Escribe la continuación del texto sobre la globalización y la identidad a partir de su última oración.

== Texto del documento ==
########################################
Esta globalización, a menudo vista como una penetrante fuerza homogeneizadora que amenaza la enorme diversidad de identidades que tanto contribuye al mundo en el que vivimos, parecería estar provocando una súbita reafirmación de identidad como una reacción contra lo que se percibe como la dominación de una cultura sobre la otra, que nos priva de lo que hace que cada uno de nosotros sea único.

¿No es el renacimiento del nacionalismo, la emergencia o resurgimiento de movimientos políticos que defienden la identidad nacional, étnica o religiosa una prueba concreta de esta reacción?

Esta es una cuestión perfectamente legítima, que tienta a interpretar estos hechos como un “choque de civilizaciones”, para citar la conocida frase de Samuel Huntington.

Pero ¿es que hay realmente un choque? ¿Pertenecen la globalización y la identidad a dos universos diametralmente opuestos? Cuando se producen nuevas tecnologías para la información, movimientos de capitales y la apertura del comercio y se extienden las cada vez más internacionalizadas cadenas de producción que van de la mano con la globalización económica, las fronteras ya no cuentan más. Por otra parte, la identidad tiene sus raíces en las localidades, en la historia, en la cultura, en los valores, en un lenguaje o en una creencia. La globalización significa movimiento, cambio perpetuo, mientras que la identidad significa raíces. La identidad es sedentaria mientras que el progreso tecnológico es nómade.

Visualizo tres vías para manejar la relación entre la globalización y las identidades.

La primera consiste en reflexionar sobre los valores globales que guían nuestras acciones, ya sea que vivamos en Ouagadougou o en Moscú. Esos valores son de tres tipos.

En primer lugar está la “solidaridad” que, en conexión con la gobernanza, significa el sentimiento compartido de pertenecer a una comunidad.

Este sentimiento, generalmente fuerte a escala local, tiende a debilitarse a medida que la entidad implicada se expande.

Está también una “creencia común”, que incluye los valores compartidos. Esta idea emergió con fuerza después de la Segunda Guerra Mundial. La adopción de la Carta de las Naciones Unidas en 1945 marcó la fundación de un sistema de valores comunes que se ha propagado desde entonces.

La difusión de los valores referidos a los derechos humanos, económicos y sociales, que según mi opinión son inseparables, es incuestionablemente uno de los éxitos más espectaculares de la globalización.
########################################
Entradas de la colección
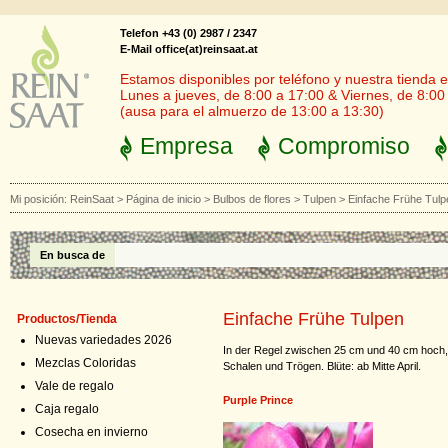
Telefon +43 (0) 2987 / 2347
E-Mail office(at)reinsaat.at
Estamos disponibles por teléfono y nuestra tienda en
Lunes a jueves, de 8:00 a 17:00 & Viernes, de 8:00
(ausa para el almuerzo de 13:00 a 13:30)
Empresa
Compromiso
Mi posición:
ReinSaat
>
Página de inicio
>
Bulbos de flores
>
Tulpen
>
Einfache Frühe Tulp
En busca de
Einfache Frühe Tulpen
Productos/Tienda
Nuevas variedades 2026
In der Regel zwischen 25 cm und 40 cm hoch, g
Mezclas Coloridas
Schalen und Trögen. Blüte: ab Mitte April.
Vale de regalo
Purple Prince
Caja regalo
Cosecha en invierno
########################################
== Resultado del ejercicio ==
La segunda vía para dar más peso al concepto de identidad incluye la negociación de acuerdos globales específicos que permitan la expresión de las identidades. Tengo en mente, en particular, la Convención de la UNESCO sobre Diversidad Cultural de 2005, que es ahora parte integral del arsenal de normas que guían las relaciones internacionales.

La tercera vía para promover la expresión de la identidad es la de incorporar flexibilidades en las reglas que guían la globalización de modo de preservar márgenes de maniobra en casos específicos. A este respecto, la Organización Mundial del Comercio (OMC), para muchos el símbolo de la globalización, es un buen ejemplo: los acuerdos de la OMC suministran una amplia serie de flexibilidades. El Acuerdo sobre Comercio en Servicios, por ejemplo, deja a los miembros de la OMC una considerable libertad de acción. De este modo, la amplia mayoría de los miembros ha elegido no asumir compromisos en el área de los servicios culturales de manera de preservar el espacio para proteger lo que para ellos constituye un componente clave de su identidad.

Asimismo, una cantidad de miembros de la OMC apoya activamente su industria cultural y para ello puede establecer una cuota de utilización de productos con “contenido nacional” en filmes, televisión y radio y otorga exenciones o subsidios para las industrias audiovisuales.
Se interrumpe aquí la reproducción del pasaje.